I continued to wrestle with these words of David Augsburger that cut me to the core. A month after I returned home from Germany, my family drove to a fishing camp in Canada. I was so untied one night that I could not sleep. Like Jacob wrestling with the angel, I wrestled with my faith, my life, and my future. Finally, in the middle of the night, I could do no other than to say, “Here I am, Lord. I am completely untied. I have nothing but you. I offer you my life. Do with me what you will.” Accompanied by this conversion experience was a physical healing that I have never experienced before or since.
I’ve never been the same after that night many years ago, despite moments of uncertainty about vocation; despite being told that women cannot be pastors; despite hearing others being told that because they are LGBTQIA, they cannot be pastors; despite my sadness when Christians do not exhibit the same grace and compassion that Jesus modeled for us; and even despite the divisions in our beloved United Methodist Church.
At the same time, I confess that I still become untied today. I become untied and disconnected from Christ and the church when my own unwillingness to live with differences and consequent judgmentalism becomes holy arrogance. I become untied when I am exclusive, lacking in grace, inwardly focused, and believe that following rules is more important than being open to the movement of the Holy Spirit.

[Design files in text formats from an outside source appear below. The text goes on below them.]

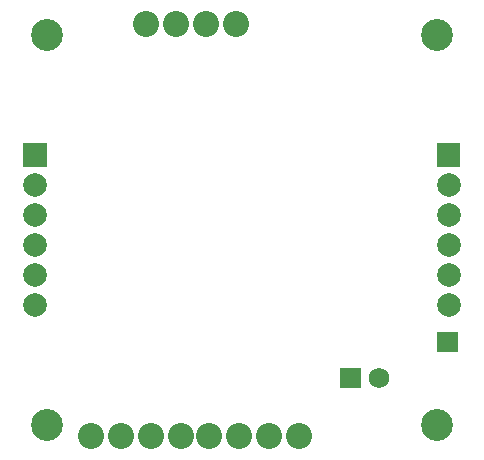
<source format=gbs>
G04 Layer: BottomSolderMaskLayer*
G04 EasyEDA v6.3.22, 2020-01-22T11:07:26+01:00*
G04 dbe5752f4b9e44bf826be982e50114fc,6ac03ef627a24f5ab7c901ca926ad83b,10*
G04 Gerber Generator version 0.2*
G04 Scale: 100 percent, Rotated: No, Reflected: No *
G04 Dimensions in millimeters *
G04 leading zeros omitted , absolute positions ,3 integer and 3 decimal *
%FSLAX33Y33*%
%MOMM*%
G90*
G71D02*

%ADD37C,2.703195*%
%ADD38C,1.727200*%
%ADD45C,2.003196*%
%ADD47C,2.203196*%

%LPD*%
G36*
G01X35537Y8637D02*
G01X35537Y10364D01*
G01X37264Y10364D01*
G01X37264Y8637D01*
G01X35537Y8637D01*
G37*
G54D37*
G01X2500Y2499D03*
G01X35500Y2499D03*
G01X35500Y35499D03*
G01X2500Y35499D03*
G54D38*
G01X30589Y6430D03*
G36*
G01X27335Y5617D02*
G01X27335Y7344D01*
G01X29062Y7344D01*
G01X29062Y5617D01*
G01X27335Y5617D01*
G37*
G54D45*
G01X1500Y12650D03*
G01X1500Y15190D03*
G01X1500Y17730D03*
G01X1500Y20270D03*
G01X1500Y22810D03*
G36*
G01X497Y24347D02*
G01X497Y26351D01*
G01X2501Y26351D01*
G01X2501Y24347D01*
G01X497Y24347D01*
G37*
G01X36500Y12650D03*
G01X36500Y15190D03*
G01X36500Y17730D03*
G01X36500Y20270D03*
G01X36500Y22810D03*
G36*
G01X35499Y24347D02*
G01X35499Y26351D01*
G01X37500Y26351D01*
G01X37500Y24347D01*
G01X35499Y24347D01*
G37*
G54D47*
G01X16256Y1551D03*
G01X18796Y1551D03*
G01X21336Y1551D03*
G01X23876Y1551D03*
G01X6223Y1551D03*
G01X8763Y1551D03*
G01X11303Y1551D03*
G01X13843Y1551D03*
G01X18542Y36476D03*
G01X16002Y36476D03*
G01X13462Y36476D03*
G01X10922Y36476D03*
M00*
M02*

</source>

I become untied when I despair that The United Methodist Church will ever be able to live out the words of John Wesley, who quoted his own sermon on “The Circumcision of the Heart” (January 1, 1733) in the work A Plain Account Of Christian Perfection (Edition of 1777).
“‘Love is the fulfilling of the law, the end of the commandment.’ It is not only ‘the first and great’ command, but all the commandments in one. ‘Whatsoever things are just, whatsoever things are pure, if there be any virtue, if there be any praise’, they are all comprised in this one word, love. In this is perfection, and glory, and happiness. The royal law of heaven and earth is this, ‘Thou shall love the Lord thy God with all thy heart, and with all thy soul, and with all thy mind, and with all thy strength’. The one perfect good shall be your one ultimate end.”
Yes, The United Methodist Church is untied right now. We are adrift, unmoored from our Wesleyan heritage, unable to come together as disciples of Jesus Christ committed to our mission of making disciples of Jesus Christ for the transformation of the world.
Can anything bring us back together? Could the untying be a prelude for the Holy Spirit to do a new thing in our midst? Could it be that God is not done with us yet? I pray so. All I know is that in order to go from untied to united, we have to untie ourselves from everything (and I sincerely mean everything) that prevents us from seeing Christ in each other and welcoming the gifts and faith of every person who claims Jesus Christ as their Savior.
Because all things are possible, I will continue to serve humbly, lead passionately, communicate good news, and encourage us to move from untied to united. The world needs The United Methodist Church. The world needs our witness and our passion. The world needs our personal and social holiness. It’s not too late to recover the tie that binds.
[i]Communicating Good News, David W. Augsburger, Herald Press, Scottsdale, PA, 1972, p. 13.